Foreign horror movies can be a special kind of awesome. Take, for example, Turkish writer/director Can Evrenol’s [Housewife (2017)] debut feature-length foray into insanity, Baskin. Not only do you get to watch a fun horror movie, but you also get a 97-minute peek into what life is like in another culture; listen to another language, see the foods they eat, hear the jokes they tell, and get a feeling for what freaks them out. Apparently, in Turkey, they’re freaked out by animalistic cultists, weird demonic births, and frogs. Admittedly, I didn’t quite get the frogs thing, but I was right there with them on the other two. Global understanding through shared “Oh, my God, what the hell is that?!” experiences.
I did eight seconds’ worth of research and determined that the Turkish word Baskin in English means “a violent downwards blow” in certain contexts and “raid” or “incursion” in others, and that certainly fits with the main storyline here. While the film deftly flits from past to present and back again, the main focus is on a squad of policemen. It’s late at night, and they’ve been enjoying a post-shift meal at a restaurant. Talkative Yavuz [Muharrem Bayrak] regales his mates with stories, second-in-command Apo [Fatih Dokgöz] gives him crap in a good-natured way, and the young rookie, Arda [Görkem Kasal], takes it all in. Just happy to be there.

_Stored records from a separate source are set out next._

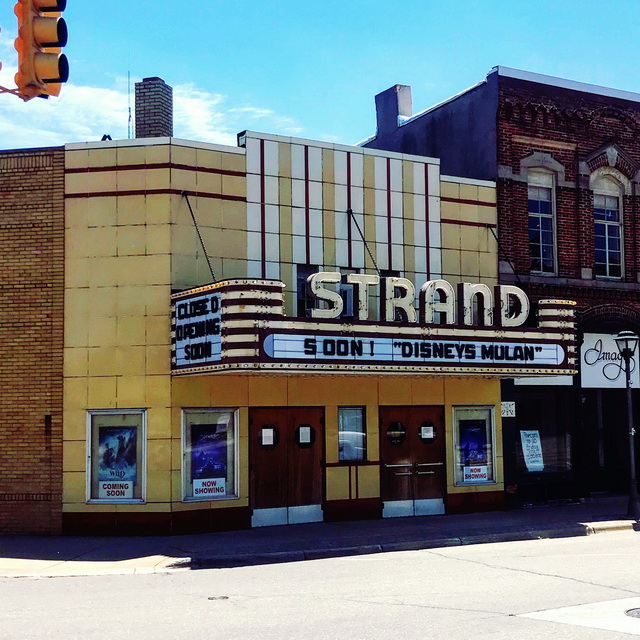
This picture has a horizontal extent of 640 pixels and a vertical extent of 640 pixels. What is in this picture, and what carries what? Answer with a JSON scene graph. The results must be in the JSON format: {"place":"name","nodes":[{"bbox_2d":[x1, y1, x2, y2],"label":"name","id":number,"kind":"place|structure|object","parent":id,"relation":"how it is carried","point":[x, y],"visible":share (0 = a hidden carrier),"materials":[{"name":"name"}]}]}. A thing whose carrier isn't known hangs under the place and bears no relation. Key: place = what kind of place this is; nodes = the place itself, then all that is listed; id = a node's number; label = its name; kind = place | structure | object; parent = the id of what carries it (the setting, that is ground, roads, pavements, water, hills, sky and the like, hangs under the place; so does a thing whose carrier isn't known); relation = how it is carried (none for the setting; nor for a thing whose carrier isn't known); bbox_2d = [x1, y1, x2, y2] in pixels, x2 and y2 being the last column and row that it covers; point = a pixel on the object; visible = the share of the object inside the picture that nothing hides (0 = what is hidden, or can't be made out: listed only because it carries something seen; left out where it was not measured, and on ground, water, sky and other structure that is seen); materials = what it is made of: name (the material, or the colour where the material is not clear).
{"place":"outdoors","nodes":[
{"label":"outdoors","id":0,"kind":"place"},
{"bbox_2d":[0,146,65,539],"label":"brick building","id":1,"kind":"structure","parent":0,"point":[34,240],"materials":[{"name":"brown brick"}]},
{"bbox_2d":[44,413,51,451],"label":"wall fixture","id":2,"kind":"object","parent":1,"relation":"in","point":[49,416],"visible":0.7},
{"bbox_2d":[13,0,68,100],"label":"traffic light","id":3,"kind":"object","parent":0,"point":[40,34],"visible":0.98,"materials":[{"name":"orange"}]},
{"bbox_2d":[0,72,301,149],"label":"cloud","id":4,"kind":"structure","parent":0,"point":[189,99],"materials":[{"name":"white"}]},
{"bbox_2d":[51,118,510,541],"label":"yellow building","id":5,"kind":"structure","parent":0,"point":[369,493],"materials":[{"name":"yellow tile"}]},
{"bbox_2d":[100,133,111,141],"label":"rooftop vent","id":6,"kind":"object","parent":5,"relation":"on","point":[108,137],"visible":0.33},
{"bbox_2d":[86,409,147,505],"label":"display window","id":7,"kind":"structure","parent":5,"relation":"in","point":[140,499],"materials":[{"name":"glass"}]},
{"bbox_2d":[99,479,132,499],"label":"sign","id":8,"kind":"object","parent":7,"relation":"attached to","point":[105,485],"visible":0.98,"materials":[{"name":"white paper"}]},
{"bbox_2d":[96,424,138,497],"label":"poster","id":9,"kind":"object","parent":7,"relation":"in","point":[101,478],"visible":0.88,"materials":[{"name":"paper"}]},
{"bbox_2d":[127,68,132,137],"label":"antenna","id":10,"kind":"object","parent":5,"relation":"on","point":[128,107],"visible":0.71,"materials":[{"name":"black metal"}]},
{"bbox_2d":[134,77,173,139],"label":"chimney","id":11,"kind":"object","parent":5,"relation":"on","point":[154,107],"visible":0.66,"materials":[{"name":"brick"}]},
{"bbox_2d":[181,190,216,282],"label":"support rod","id":12,"kind":"object","parent":5,"relation":"attached to","point":[208,261],"visible":0.82,"materials":[{"name":"black metal"}]},
{"bbox_2d":[180,407,239,502],"label":"display window","id":13,"kind":"structure","parent":5,"relation":"in","point":[235,428],"materials":[{"name":"glass"}]},
{"bbox_2d":[188,422,227,497],"label":"poster","id":14,"kind":"object","parent":13,"relation":"in","point":[197,492],"visible":0.9,"materials":[{"name":"blue paper"}]},
{"bbox_2d":[193,477,226,498],"label":"sign","id":15,"kind":"object","parent":13,"relation":"attached to","point":[195,487],"visible":0.97,"materials":[{"name":"white paper"}]},
{"bbox_2d":[249,407,323,527],"label":"double door","id":16,"kind":"structure","parent":5,"relation":"in","point":[316,479],"materials":[{"name":"brown wood"}]},
{"bbox_2d":[260,425,274,446],"label":"paper notice","id":17,"kind":"object","parent":16,"relation":"attached to","point":[265,430],"visible":0.97,"materials":[{"name":"white paper"}]},
{"bbox_2d":[297,423,313,446],"label":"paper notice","id":18,"kind":"object","parent":16,"relation":"attached to","point":[300,431],"visible":0.97,"materials":[{"name":"white paper"}]},
{"bbox_2d":[297,265,318,315],"label":"window","id":19,"kind":"structure","parent":5,"relation":"in","point":[302,281],"materials":[{"name":"black glass"}]},
{"bbox_2d":[338,269,361,317],"label":"window","id":20,"kind":"structure","parent":5,"relation":"in","point":[346,301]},
{"bbox_2d":[337,407,366,462],"label":"window","id":21,"kind":"structure","parent":5,"relation":"in","point":[340,433],"materials":[{"name":"glass"}]},
{"bbox_2d":[347,207,378,272],"label":"support rod","id":22,"kind":"object","parent":5,"relation":"attached to","point":[364,244],"visible":0.8,"materials":[{"name":"black metal"}]},
{"bbox_2d":[170,275,575,378],"label":"marquee","id":23,"kind":"object","parent":5,"relation":"attached to","point":[189,295],"visible":0.8},
{"bbox_2d":[173,290,222,369],"label":"sign","id":24,"kind":"object","parent":23,"relation":"attached to","point":[188,324],"visible":0.9,"materials":[{"name":"white plastic"}]},
{"bbox_2d":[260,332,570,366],"label":"sign","id":25,"kind":"object","parent":23,"relation":"attached to","point":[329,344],"visible":0.87,"materials":[{"name":"white plastic"}]},
{"bbox_2d":[305,272,528,326],"label":"letter sign","id":26,"kind":"object","parent":23,"relation":"on","point":[410,284],"visible":0.93,"materials":[{"name":"white metal"}]},
{"bbox_2d":[380,406,446,518],"label":"double door","id":27,"kind":"structure","parent":5,"relation":"in","point":[396,492],"materials":[{"name":"brown wood"}]},
{"bbox_2d":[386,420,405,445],"label":"door window","id":28,"kind":"structure","parent":27,"relation":"in","point":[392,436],"materials":[{"name":"glass"}]},
{"bbox_2d":[420,423,434,441],"label":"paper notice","id":29,"kind":"object","parent":27,"relation":"attached to","point":[428,433],"visible":0.97,"materials":[{"name":"white paper"}]},
{"bbox_2d":[451,405,496,487],"label":"display case","id":30,"kind":"structure","parent":5,"relation":"in","point":[489,481],"materials":[{"name":"glass"}]},
{"bbox_2d":[458,420,488,482],"label":"poster","id":31,"kind":"object","parent":30,"relation":"in","point":[468,476],"visible":0.92,"materials":[{"name":"blue paper"}]},
{"bbox_2d":[463,465,488,482],"label":"sign","id":32,"kind":"object","parent":30,"relation":"attached to","point":[476,473],"visible":0.98,"materials":[{"name":"white paper"}]},
{"bbox_2d":[489,220,524,284],"label":"support rod","id":33,"kind":"object","parent":5,"relation":"attached to","point":[492,233],"visible":0.78,"materials":[{"name":"black metal"}]},
{"bbox_2d":[0,525,639,639],"label":"road","id":34,"kind":"structure","parent":0,"point":[432,611],"materials":[{"name":"grey concrete"}]},
{"bbox_2d":[207,595,228,600],"label":"manhole cover","id":35,"kind":"object","parent":34,"relation":"in","point":[212,597],"visible":0.9,"materials":[{"name":"metal"}]},
{"bbox_2d":[624,607,639,618],"label":"manhole cover","id":36,"kind":"object","parent":34,"relation":"in","point":[639,612],"visible":0.98,"materials":[{"name":"metal"}]},
{"bbox_2d":[0,494,639,578],"label":"pavement","id":37,"kind":"structure","parent":0,"point":[447,518],"materials":[{"name":"grey concrete"}]},
{"bbox_2d":[614,330,639,519],"label":"street lamp","id":38,"kind":"object","parent":37,"relation":"on","point":[625,338],"visible":0.99,"materials":[{"name":"black metal"}]},
{"bbox_2d":[0,0,639,157],"label":"sky","id":39,"kind":"structure","parent":0,"point":[325,132],"materials":[{"name":"blue"}]},
{"bbox_2d":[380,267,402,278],"label":"window","id":40,"kind":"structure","parent":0,"point":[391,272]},
{"bbox_2d":[355,64,639,509],"label":"brick building","id":41,"kind":"structure","parent":0,"point":[514,186],"materials":[{"name":"red brick"}]},
{"bbox_2d":[375,84,412,134],"label":"chimney","id":42,"kind":"object","parent":41,"relation":"on","point":[403,110],"visible":0.62,"materials":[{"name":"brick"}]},
{"bbox_2d":[500,401,515,417],"label":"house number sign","id":43,"kind":"object","parent":41,"relation":"attached to","point":[509,412],"visible":0.93,"materials":[{"name":"white"}]},
{"bbox_2d":[527,169,557,274],"label":"window","id":44,"kind":"structure","parent":41,"relation":"in","point":[549,185],"materials":[{"name":"glass"}]},
{"bbox_2d":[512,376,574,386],"label":"shop sign","id":45,"kind":"object","parent":41,"relation":"attached to","point":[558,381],"visible":0.46,"materials":[{"name":"white"}]},
{"bbox_2d":[513,384,574,478],"label":"shop window","id":46,"kind":"structure","parent":41,"relation":"in","point":[544,402],"materials":[{"name":"glass"}]},
{"bbox_2d":[519,429,544,470],"label":"poster","id":47,"kind":"object","parent":46,"relation":"attached to","point":[521,431],"visible":0.95,"materials":[{"name":"white paper"}]},
{"bbox_2d":[592,171,624,278],"label":"arched window","id":48,"kind":"structure","parent":41,"relation":"in","point":[607,253],"materials":[{"name":"white"}]},
{"bbox_2d":[580,332,639,388],"label":"shop sign","id":49,"kind":"object","parent":41,"relation":"attached to","point":[595,366],"visible":0.68,"materials":[{"name":"white"}]},
{"bbox_2d":[584,390,637,492],"label":"door","id":50,"kind":"structure","parent":41,"relation":"in","point":[610,459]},
{"bbox_2d":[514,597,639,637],"label":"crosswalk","id":51,"kind":"structure","parent":0,"point":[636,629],"visible":0.69,"materials":[{"name":"white"}]}
]}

Sharing in the camaraderie while maintaining a quiet distance is the boss, Remzi [Ergun Kuyucu; Taken 2 (2012)].
Once they’re on their way home — and after a great scene of the guys singing along with the radio — Apo receives a call from HQ. Another unit is requesting backup in the nearby village of Inceagac. A couple of the officers have heard stories of the place. “Nasty stories” of odd shrines and the like. They don’t get a chance to go into detail and the rest of the group brushes off the idea as nothing more than superstition until they arrive and find one of the officers from the unit who’d requested backup… incoherent, repeatedly banging his head against a wall, and sobbing. Things get less and less rosy from there.
If you noticed that this synopsis was quicker than some, you’ve just hit on Baskin‘s main weakness: style over substance. The whole thing reminded me of something you might have found in Clive Barker’s early splatterpunk collection, Books of Blood. Fantastic idea, spot-on execution, just don’t dig too deep because there’s nothing under all the frogs and viscera.
Honestly, though, that was the point of Barker’s short story collections and I choose to believe that’s the point of this film. In other words, who cares? Baskin is an artistic, goreful mindfuck, if you’ll pardon my French. Evrenol’s use of lighting and color — especially for a new director — ranks right up there with some of the best producers of horror, and he throws in some interesting transitions between shots for good measure. The practical effects are well done to the point of occasionally being uncomfortable to watch, and the actors do a great job with what they’re given. Especially first-timer Mehmet Cerrahoglu, who plays the lead cultist. Much like Michael Berryman of The Hills Have Eyes (1977) fame, Mehmet is able to combine his rare physical condition with good ol’ fashioned intensity to wonderfully bring a very creepy character to life on the big screen.
The pacing of Baskin does slow down in the third act. Literally. As in, at one point the viewer is subjected to a long segment in slow motion. I would have preferred a quicker pace, even though I suspect it was done on purpose. Overall, however, this movie is a stabby, writhing treat and an impressive showing as the director’s first feature-length film.
Turn the lights down low, make sure your subtitles are on, and settle in for some Turkish craziness. Baskin is currently available for streaming on Netflix.